A second indirect LP inhibitory approach involves chemically scavenging the radical species (e.g., O2·−, ·OH, ·NO2, ·CO3) before they have a chance to steal an electron from a polyunsaturated fatty acid and thus initiate LP. The use of pharmacologically-administered SOD represents an example of this strategy. Another example concerns the use of the nitroxide antioxidant tempol, which has been shown to catalytically scavenge the PN-derived free radicals ·NO2 and ·CO3.28 In either case, a general limitation to these first two approaches is that they would be expected to have a short therapeutic window and would have to be administered rapidly to have a chance to interfere with the initial post-traumatic “burst” of free radical production that has been documented in TBI models.2, 29 Although it is believed that ROS, including PN production, persists several hours after injury, the major portion is an early event that peaks in the first 60 minutes after injury, making it clinically impractical to pharmacologically inhibit, unless the antioxidant compound is already “on board” when the injury occurs, or it is available for administration immediately thereafter.

In contrast, indirect-acting antioxidant mechanisms, the third category, involves stopping the “chain reaction” propagation of LP once it has begun. The most demonstrated way to accomplish this is by scavenging lipid peroxyl (LOO·) or alkoxyl (LO·) radicals. The endogenous scavenger of these lipid radicals is alpha tocopherol or vitamin (Vit) E, which can donate an electron from its phenolic hydroxyl moiety to quench LOO·. However, the scavenging process is stoichiometric (1 Vit E can only quench 1 LOO·), and in the process, Vit E loses its antioxidant efficacy and becomes Vit E radical (LOO· + Vit E → LOOH + Vit E·). Although Vit E· is relatively unreactive (i.e., harmless), it also can not scavenge another LOO· until it is reduced back to its active form by receiving an electron from other endogenous antioxidant reducing agents, such as ascorbic acid (Vit C) or glutathione. Although this tripartite LOO· antioxidant defense system (Vit E, Vit C, glutathione) works fairly effectively in the absence of a major oxidative stress, numerous studies have shown that each of these antioxidants is rapidly consumed during the early minutes and hours after TBI. Thus, it has been recognized for a long time that more effective pharmacological LOO· and LO· scavengers are needed.

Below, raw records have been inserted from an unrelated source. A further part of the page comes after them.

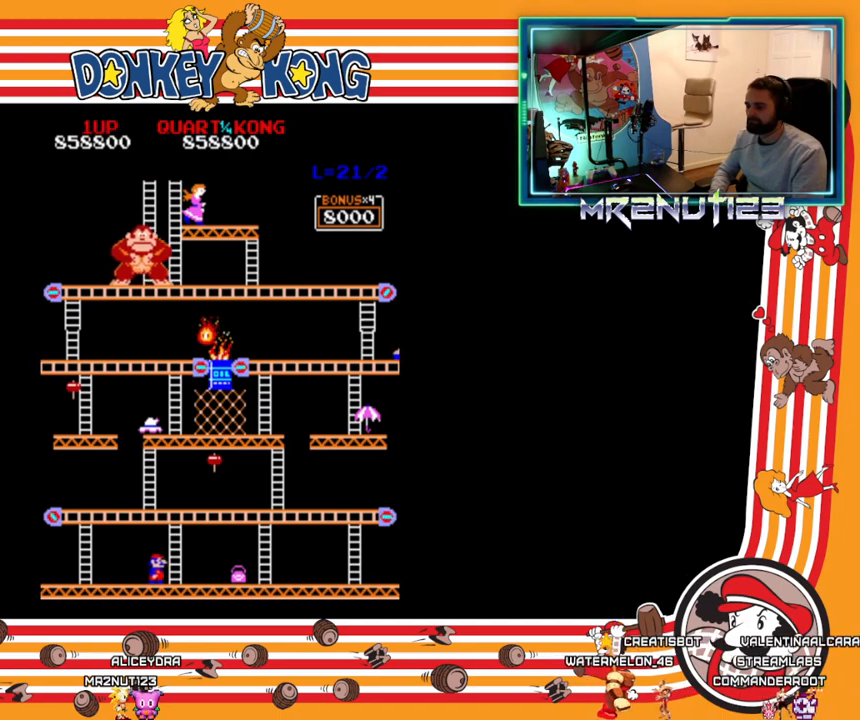
{"buttons": ["DPAD_RIGHT"], "events": [[117, "DPAD_RIGHT", "up"], [150, "A", "down"], [250, "A", "up"], [283, "DPAD_RIGHT", "down"]]}
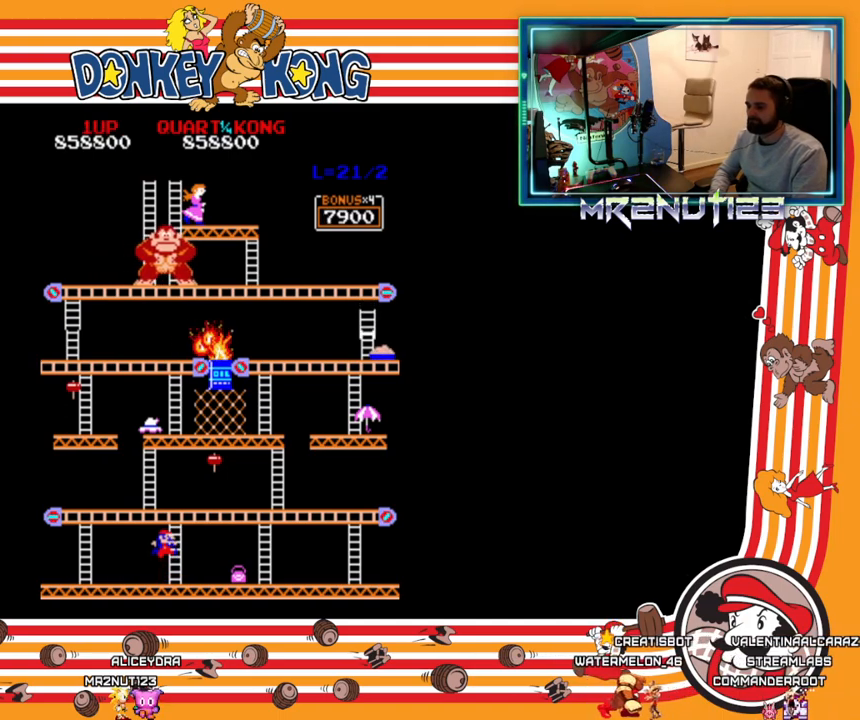
{"buttons": ["DPAD_RIGHT"], "events": []}
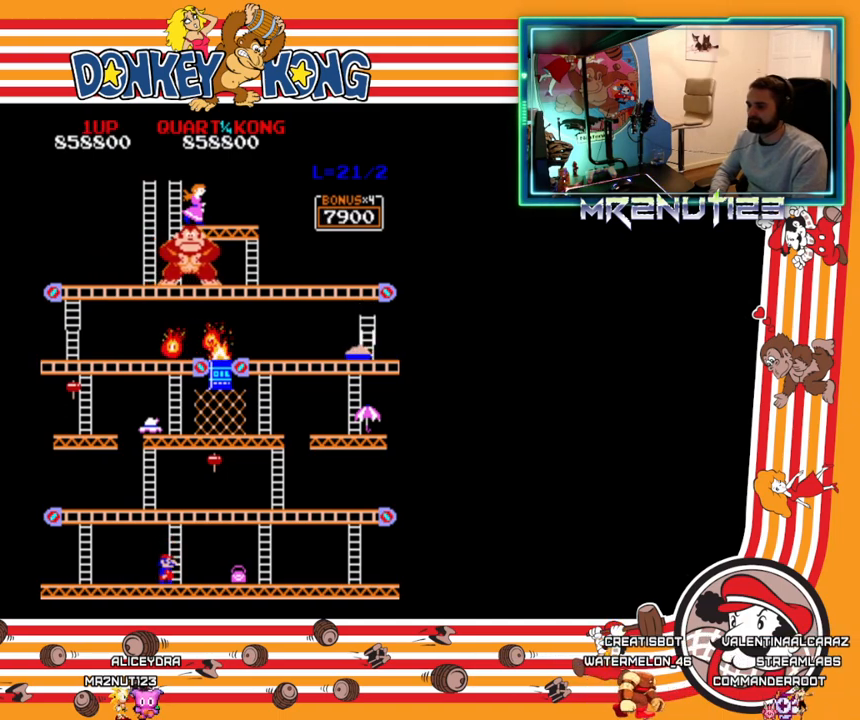
{"buttons": ["DPAD_RIGHT"], "events": []}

Furthermore, it is expected that compounds that could interrupt the LP process after it has begun would be able to exert a more practical neuroprotective effect (i.e., possess longer antioxidant therapeutic window).

A second approach to inhibiting the propagation of LP reactions is to chelate free iron, either ferrous (Fe++) or ferric (Fe+++), which potently catalyzes the breakdown of LOOH, an essential event in the continuation of LP chain reactions in cellular membranes. The prototypical iron-chelating drug, which chelates Fe+++, is the bacterially (streptomyces pilosus)-derived tri-hydroxamic acid compound deferoxamine.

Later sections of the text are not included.